The manmade Hyp-Phe-Phe molecule generates electric currents and voltage in an eco-friendly way. (Felix Mittermeier/Unsplash)

A biological material developed by nanotech scientists can generate electric currents and voltage cleanly, using surrounding movements to charge up.

Two years ago, an international research group led by scientists from Tel Aviv University published a paper about this material — a molecule called Hyp-Phe-Phe. It resembles collagen, a protein whose strength and flexibility make it useful in many applications, but is much shorter and simpler.

Now, in a study published in Nature Communications, the researchers show the new material shares another feature with collagen: piezoelectricity.

“Piezoelectricity is the ability of a material to generate electric currents and voltage as a result of the application of mechanical force, or vice versa, to create a mechanical force as the result of exposure to an electric field,” said Ehud Gazit, professor in the department of molecular microbiology and biotechnology, Tel Aviv University.

“Most of the piezoelectric materials that we know of today are toxic lead-based materials, or polymers, meaning they are not environmentally and human body-friendly. Our new material, however, is completely biological, and therefore suitable for uses within the body.”

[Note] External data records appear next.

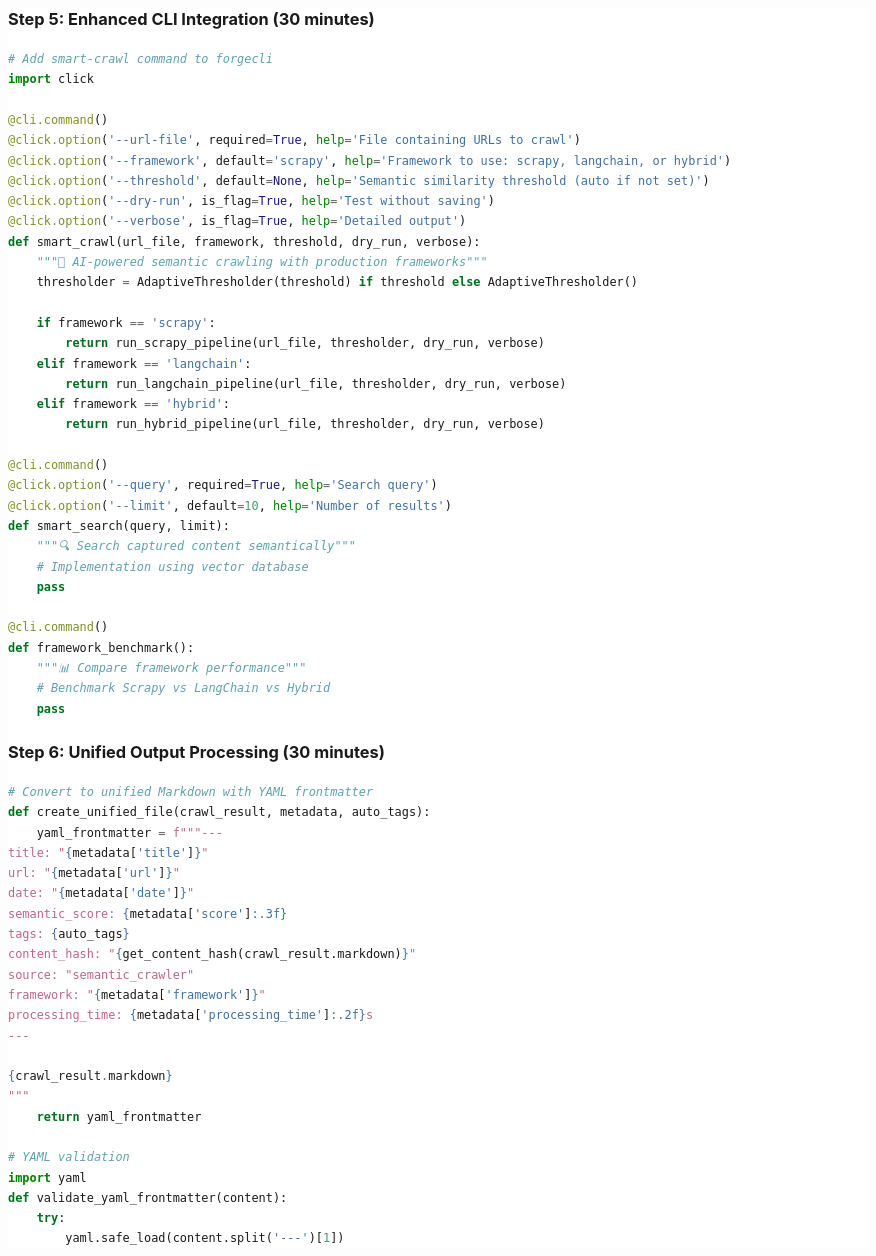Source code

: ### **Step 5: Enhanced CLI Integration** (30 minutes)
```python
# Add smart-crawl command to forgecli
import click

@cli.command()
@click.option('--url-file', required=True, help='File containing URLs to crawl')
@click.option('--framework', default='scrapy', help='Framework to use: scrapy, langchain, or hybrid')
@click.option('--threshold', default=None, help='Semantic similarity threshold (auto if not set)')
@click.option('--dry-run', is_flag=True, help='Test without saving')
@click.option('--verbose', is_flag=True, help='Detailed output')
def smart_crawl(url_file, framework, threshold, dry_run, verbose):
    """🧠 AI-powered semantic crawling with production frameworks"""
    thresholder = AdaptiveThresholder(threshold) if threshold else AdaptiveThresholder()
    
    if framework == 'scrapy':
        return run_scrapy_pipeline(url_file, thresholder, dry_run, verbose)
    elif framework == 'langchain':
        return run_langchain_pipeline(url_file, thresholder, dry_run, verbose)
    elif framework == 'hybrid':
        return run_hybrid_pipeline(url_file, thresholder, dry_run, verbose)

@cli.command()
@click.option('--query', required=True, help='Search query')
@click.option('--limit', default=10, help='Number of results')
def smart_search(query, limit):
    """🔍 Search captured content semantically"""
    # Implementation using vector database
    pass

@cli.command()
def framework_benchmark():
    """📊 Compare framework performance"""
    # Benchmark Scrapy vs LangChain vs Hybrid
    pass
```

### **Step 6: Unified Output Processing** (30 minutes)
```python
# Convert to unified Markdown with YAML frontmatter
def create_unified_file(crawl_result, metadata, auto_tags):
    yaml_frontmatter = f"""---
title: "{metadata['title']}"
url: "{metadata['url']}"
date: "{metadata['date']}"
semantic_score: {metadata['score']:.3f}
tags: {auto_tags}
content_hash: "{get_content_hash(crawl_result.markdown)}"
source: "semantic_crawler"
framework: "{metadata['framework']}"
processing_time: {metadata['processing_time']:.2f}s
---

{crawl_result.markdown}
"""
    return yaml_frontmatter

# YAML validation
import yaml
def validate_yaml_frontmatter(content):
    try:
        yaml.safe_load(content.split('---')[1])
```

The CPI microlyth pacemaker generates electrical impulses that cause the heart muscle chambers to contract and pump blood. (Wikimedia Commons)

For example, a device made from Hyp-Phe-Phe could replace a battery in implants like pacemakers. Heartbeats, jaw movements, bowel movements, or any other movement that occurs in the body on a regular basis would charge the device with electricity to continuously activate the implant.

The researchers are looking into developing medical devices. But their research could also be utilized in other fields to produce green energy using mechanical force that is already in use, such as a car driving down a street can turn on the streetlights, Gazit said.